Bubbling: Allowing some looseness in the weft to provide the extra length needed for the weft to be beaten in without causing draw-in.
Changing the shed: Lifting the foot and placing it on a different treadle to cause a different shed to be formed.
Draw-in: The narrowing of the weaving at the selvages due to the natural shrinking of the web. Excessive draw-in is caused from the weft being too tight.
EPI: Ends per inch, or the number of warps per inch.
Fell: The edge of the weaving where the last weft has been beaten in.
Finishing: The final treatments of the woven piece such as washing, fulling or pressing.
Heading: The first weaving of waste thread which will be discarded. In rug weaving, tapestry and some placemats, it is the first few wefts which strengthen the edge.
Inlay: Inlay, also known as laid-in or brocading, is when designs are created on a plain woven fabric by use of a second or supplementary weft. Discontinuous inlay is when the supplemental weft is used in certain areas only, and continuous inlay is when the supplemental weft moves across the cloth from selvage to selvage (pick-up weaves).
One shuttle weave: A weave which is woven with one shuttle, allowing the weaver to develop a rhythm of movement as the shuttle does not have to be set down between shots.
Opposites: A treadling sequence where one weft shot is followed by treadling the opposite shed. The opposite of 2 3 is 1 4.

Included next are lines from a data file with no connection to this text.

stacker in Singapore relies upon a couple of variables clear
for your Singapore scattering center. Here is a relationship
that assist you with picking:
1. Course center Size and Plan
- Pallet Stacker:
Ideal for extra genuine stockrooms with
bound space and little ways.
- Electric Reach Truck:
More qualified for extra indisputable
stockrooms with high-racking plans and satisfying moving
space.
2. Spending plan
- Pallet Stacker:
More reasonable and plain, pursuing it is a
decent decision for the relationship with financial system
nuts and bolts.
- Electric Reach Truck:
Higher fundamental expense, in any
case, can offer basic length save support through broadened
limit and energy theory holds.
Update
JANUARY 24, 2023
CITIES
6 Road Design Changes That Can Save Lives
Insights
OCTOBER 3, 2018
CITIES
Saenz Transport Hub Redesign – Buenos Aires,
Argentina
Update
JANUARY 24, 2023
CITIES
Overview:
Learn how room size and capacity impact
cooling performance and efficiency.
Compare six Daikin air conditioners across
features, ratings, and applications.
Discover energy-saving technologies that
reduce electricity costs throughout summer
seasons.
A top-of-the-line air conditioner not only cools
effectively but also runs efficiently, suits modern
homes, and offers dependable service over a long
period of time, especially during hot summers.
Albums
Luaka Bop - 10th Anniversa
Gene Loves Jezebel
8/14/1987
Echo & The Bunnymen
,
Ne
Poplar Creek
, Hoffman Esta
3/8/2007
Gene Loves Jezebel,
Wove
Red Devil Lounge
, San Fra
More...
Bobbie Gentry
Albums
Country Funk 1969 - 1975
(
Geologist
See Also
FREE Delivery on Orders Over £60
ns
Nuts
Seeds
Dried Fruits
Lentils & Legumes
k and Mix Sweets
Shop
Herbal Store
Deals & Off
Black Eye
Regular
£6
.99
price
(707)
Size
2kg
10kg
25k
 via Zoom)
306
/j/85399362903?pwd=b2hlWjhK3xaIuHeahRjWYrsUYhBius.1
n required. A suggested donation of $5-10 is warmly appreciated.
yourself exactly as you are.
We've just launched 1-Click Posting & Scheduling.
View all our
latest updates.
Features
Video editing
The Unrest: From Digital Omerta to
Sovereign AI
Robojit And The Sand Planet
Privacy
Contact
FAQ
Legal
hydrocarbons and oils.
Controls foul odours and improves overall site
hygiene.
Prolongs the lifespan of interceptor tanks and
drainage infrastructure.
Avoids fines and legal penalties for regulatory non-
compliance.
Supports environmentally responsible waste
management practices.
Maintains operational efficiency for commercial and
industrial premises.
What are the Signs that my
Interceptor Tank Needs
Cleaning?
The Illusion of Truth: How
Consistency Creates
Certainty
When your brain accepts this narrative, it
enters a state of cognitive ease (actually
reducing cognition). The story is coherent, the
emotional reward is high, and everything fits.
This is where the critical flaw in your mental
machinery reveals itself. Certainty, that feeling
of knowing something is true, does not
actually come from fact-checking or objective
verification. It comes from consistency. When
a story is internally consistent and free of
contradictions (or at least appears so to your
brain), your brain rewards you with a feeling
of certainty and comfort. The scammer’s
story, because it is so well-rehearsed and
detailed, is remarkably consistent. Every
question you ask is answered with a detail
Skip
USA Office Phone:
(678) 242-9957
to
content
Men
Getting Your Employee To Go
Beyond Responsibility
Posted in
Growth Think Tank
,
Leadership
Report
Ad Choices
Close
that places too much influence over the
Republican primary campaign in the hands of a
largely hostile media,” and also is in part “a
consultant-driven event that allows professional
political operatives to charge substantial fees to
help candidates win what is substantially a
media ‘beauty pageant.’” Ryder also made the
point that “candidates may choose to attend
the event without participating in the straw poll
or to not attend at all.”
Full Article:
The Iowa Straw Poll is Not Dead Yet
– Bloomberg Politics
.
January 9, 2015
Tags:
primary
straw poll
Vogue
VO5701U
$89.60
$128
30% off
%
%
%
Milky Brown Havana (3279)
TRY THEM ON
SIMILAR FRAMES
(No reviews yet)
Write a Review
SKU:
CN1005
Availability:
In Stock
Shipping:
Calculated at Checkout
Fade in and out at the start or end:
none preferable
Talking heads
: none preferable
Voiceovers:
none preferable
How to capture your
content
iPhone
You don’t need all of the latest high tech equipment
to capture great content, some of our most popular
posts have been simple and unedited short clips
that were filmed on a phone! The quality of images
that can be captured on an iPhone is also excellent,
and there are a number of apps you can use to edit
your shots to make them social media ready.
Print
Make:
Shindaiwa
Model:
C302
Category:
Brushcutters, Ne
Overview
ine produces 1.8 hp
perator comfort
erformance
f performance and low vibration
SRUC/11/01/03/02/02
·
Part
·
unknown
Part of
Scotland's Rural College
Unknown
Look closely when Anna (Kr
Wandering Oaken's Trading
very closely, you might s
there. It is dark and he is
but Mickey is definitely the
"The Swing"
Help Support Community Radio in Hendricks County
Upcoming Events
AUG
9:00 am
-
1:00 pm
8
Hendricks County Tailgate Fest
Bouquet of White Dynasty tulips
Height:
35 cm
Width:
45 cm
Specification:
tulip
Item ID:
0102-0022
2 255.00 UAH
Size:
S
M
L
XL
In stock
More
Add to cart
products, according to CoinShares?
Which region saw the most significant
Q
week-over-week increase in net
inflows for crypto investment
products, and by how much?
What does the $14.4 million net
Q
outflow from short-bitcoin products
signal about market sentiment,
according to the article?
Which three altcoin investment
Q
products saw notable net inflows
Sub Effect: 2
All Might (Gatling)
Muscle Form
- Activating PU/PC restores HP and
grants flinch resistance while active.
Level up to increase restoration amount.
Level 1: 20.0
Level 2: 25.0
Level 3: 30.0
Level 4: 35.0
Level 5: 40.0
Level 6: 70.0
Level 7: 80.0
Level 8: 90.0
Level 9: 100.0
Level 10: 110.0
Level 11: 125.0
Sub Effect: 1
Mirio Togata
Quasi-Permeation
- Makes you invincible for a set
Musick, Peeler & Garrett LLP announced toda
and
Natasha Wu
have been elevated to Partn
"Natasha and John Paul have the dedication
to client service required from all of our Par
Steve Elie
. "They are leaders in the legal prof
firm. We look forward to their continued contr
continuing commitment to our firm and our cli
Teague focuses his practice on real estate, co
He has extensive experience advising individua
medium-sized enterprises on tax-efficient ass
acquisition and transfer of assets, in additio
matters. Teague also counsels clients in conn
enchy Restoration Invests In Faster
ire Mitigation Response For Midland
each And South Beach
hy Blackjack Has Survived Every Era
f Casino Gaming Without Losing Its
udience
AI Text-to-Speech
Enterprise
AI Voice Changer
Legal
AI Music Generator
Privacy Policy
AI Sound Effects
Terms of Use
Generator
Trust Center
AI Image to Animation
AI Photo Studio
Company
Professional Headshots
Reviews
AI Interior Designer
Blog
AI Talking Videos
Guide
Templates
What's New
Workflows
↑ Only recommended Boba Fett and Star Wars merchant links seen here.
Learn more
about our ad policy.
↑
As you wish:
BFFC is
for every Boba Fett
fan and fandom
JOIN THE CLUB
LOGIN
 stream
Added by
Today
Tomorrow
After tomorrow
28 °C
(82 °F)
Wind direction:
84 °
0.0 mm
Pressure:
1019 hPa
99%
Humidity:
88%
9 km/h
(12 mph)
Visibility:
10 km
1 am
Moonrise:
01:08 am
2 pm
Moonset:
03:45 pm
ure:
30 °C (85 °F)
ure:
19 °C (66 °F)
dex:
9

Pattern Weave: A weave which requires two shuttles, two wefts, and often different colors or threads. The pattern is usually threaded or treadled differently from plain weave.
PPI: Picks per inch, or the number of wefts per inch.
Selvage: The woven edge of a fabric.
Selvage Loops: The extensions of the weft beyond the selvage from the weft tension being too loose.
Shed: The opening created on a loom where the weft passes.
Shot (pick): A single pass of weft through the shed.
Tabby: Plain weave and ground weave for a pattern weave.